• **Problem to work on**:
Beginning with the line that has "Personaje filtrable" and ending with the line that has "werden. Das zu entwickelnde Verfahren umgeht", retype the entries below exactly, except for the pictures.

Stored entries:
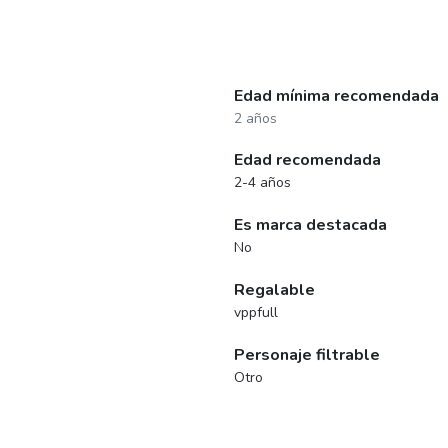
Edad mínima recomendada
2 años
Edad recomendada
2-4 años
Es marca destacada
No
Regalable
vppfull
Personaje filtrable
Otro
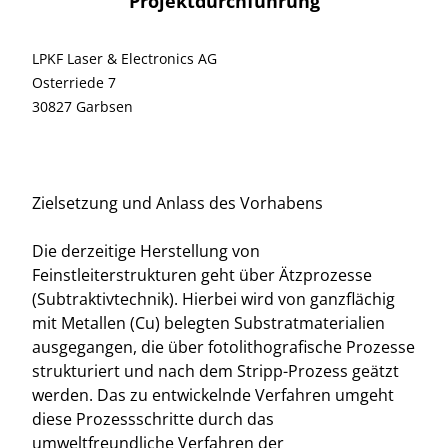
Projektdurchführung
LPKF Laser & Electronics AG
Osterriede 7
30827 Garbsen
Zielsetzung und Anlass des Vorhabens
Die derzeitige Herstellung von
Feinstleiterstrukturen geht über Ätzprozesse
(Subtraktivtechnik). Hierbei wird von ganzflächig
mit Metallen (Cu) belegten Substratmaterialien
ausgegangen, die über fotolithografische Prozesse
strukturiert und nach dem Stripp-Prozess geätzt
werden. Das zu entwickelnde Verfahren umgeht
diese Prozessschritte durch das
umweltfreundliche Verfahren der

• **Answer to this task**:
Personaje filtrable
Otro
Projektdurchführung
LPKF Laser & Electronics AG
Osterriede 7
30827 Garbsen
Zielsetzung und Anlass des Vorhabens
Die derzeitige Herstellung von
Feinstleiterstrukturen geht über Ätzprozesse
(Subtraktivtechnik). Hierbei wird von ganzflächig
mit Metallen (Cu) belegten Substratmaterialien
ausgegangen, die über fotolithografische Prozesse
strukturiert und nach dem Stripp-Prozess geätzt
werden. Das zu entwickelnde Verfahren umgeht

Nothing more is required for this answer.